Jede Menge Halsbänder, Hundemäntel, Hundekörbe, damit die Herrschaften gut ausgestattet sind.
Keiner sieht die unendliche Traurigkeit, wenn uns einer der Hunde verlässt, es bricht mir jedes Mal das Herz - die Leute sagen: Ihr habt doch so viele - ja! Aber jeder ist besonders. Wenn ein Welpe stirbt, kommt man fast mit um; als unsere Hündin mit Welpen gestorben ist wollte ich auch nicht mehr leben und weiter machen. Es tat so weh.
Vielmehr als die Reaktionen der Menschen, denen man über Jahre geholfen hat, die besondere Hunde zur Zucht von uns bekommen haben und diese dann in Kleinanzeigen weiterverkauften, oder die, die wir über Jahre bei den Ausstellungen begleitet haben und uns dann plötzlich nicht mehr kannten.
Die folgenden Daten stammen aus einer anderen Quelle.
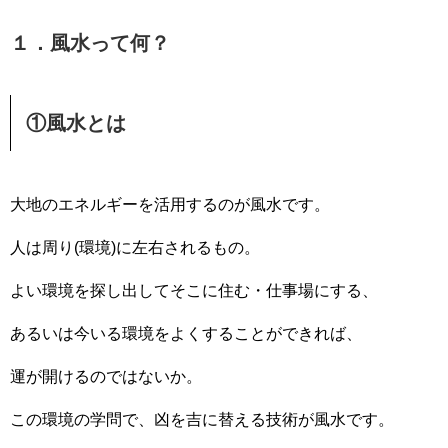
１．風水って何？
①風水とは
大地のエネルギーを活用するのが風水です。
人は周り(環境)に左右されるもの。
よい環境を探し出してそこに住む・仕事場にする、
あるいは今いる環境をよくすることができれば、
運が開けるのではないか。
この環境の学問で、凶を吉に替える技術が風水です。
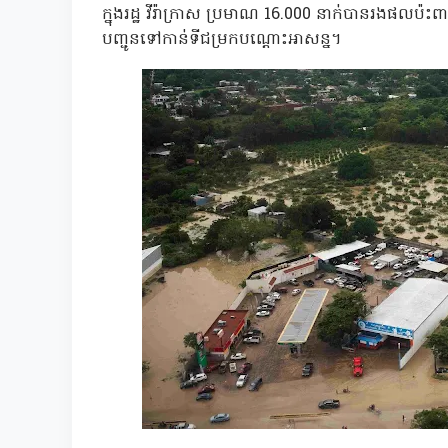
ក្នុងរដ្ឋ វីរ៉ាក្រាស ប្រមាណ 16.000 នាក់បានរងផលប៉ះ
បញ្ជូនទៅកាន់ទីជម្រកបណ្តោះអាសន្ន។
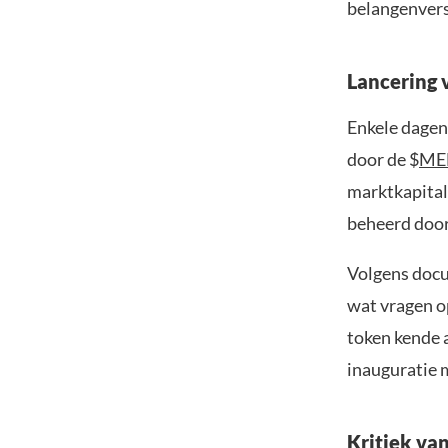
belangenverst
Lancering
Enkele dagen
door de $
ME
marktkapital
beheerd door 
Volgens docu
wat vragen o
token kende a
inauguratie m
Kritiek va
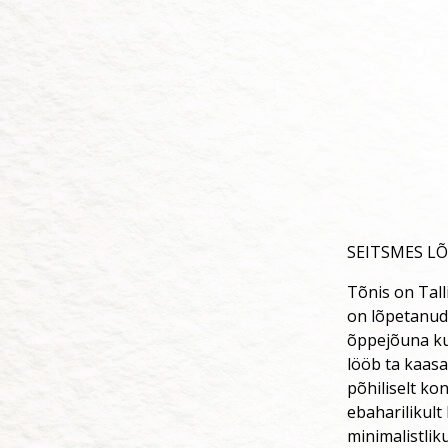
SEITSMES LÕ
Tõnis on Tall
on lõpetanud 
õppejõuna kui
lööb ta kaas
põhiliselt ko
ebaharilikult
minimalistli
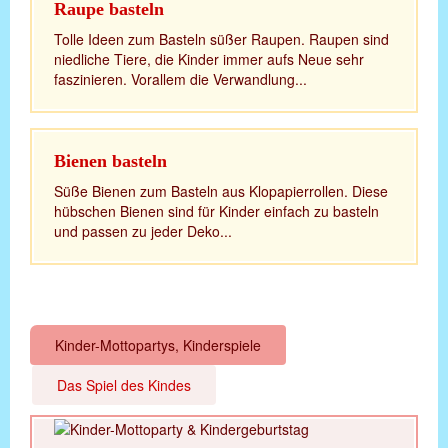
Raupe basteln
Tolle Ideen zum Basteln süßer Raupen. Raupen sind
niedliche Tiere, die Kinder immer aufs Neue sehr
faszinieren. Vorallem die Verwandlung...
Bienen basteln
Süße Bienen zum Basteln aus Klopapierrollen. Diese
hübschen Bienen sind für Kinder einfach zu basteln
und passen zu jeder Deko...
Kinder-Mottopartys, Kinderspiele
Das Spiel des Kindes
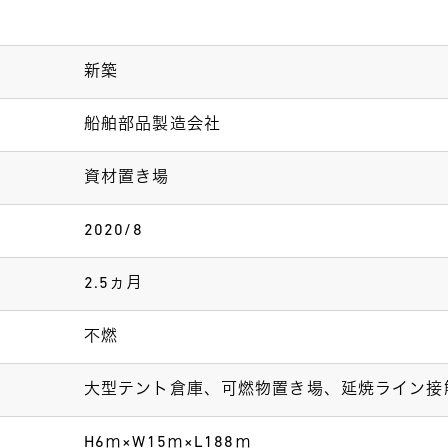
新築
船舶部品製造会社
資材置き場
2020/8
2.5ヵ月
不燃
大型テント倉庫、可燃物置き場、延焼ライン接
H6ⅿ×W15ⅿ×L188ⅿ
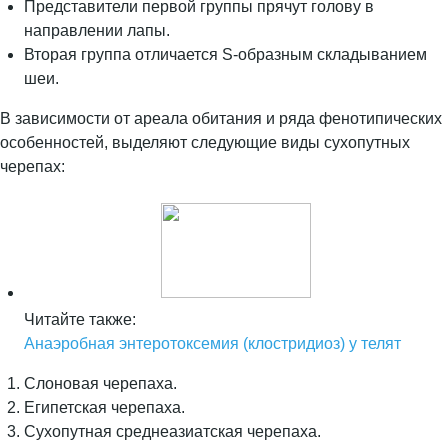
Представители первой группы прячут голову в
направлении лапы.
Вторая группа отличается S-образным складыванием
шеи.
В зависимости от ареала обитания и ряда фенотипических
особенностей, выделяют следующие виды сухопутных
черепах:
Читайте также:
Анаэробная энтеротоксемия (клостридиоз) у телят
Слоновая черепаха.
Египетская черепаха.
Сухопутная среднеазиатская черепаха.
Egal, unsere Hunde haben uns begleitet und werden die hoffentlich noch ein wenig tun. Es sollte eigentlich noch kein Resümee 2025 werden, aber das ist es wohl doch irgendwie geworden. 2025 war schwer - gesundheitlich hat es uns einiges abverlangt - Danke an die, die für uns da waren.
Der Höhepunkt war unser Zwingerfest - und all die lieben Menschen zusehen und die vielen Whipcats.

Aber wie heißt es: "Versuche gar nicht erst, in Würde zu altern. Altere in Unfug, Kühnheit und mit einer guten Geschichte im Gepäck."
Also weiter gehts in 2026 - wir sehen uns!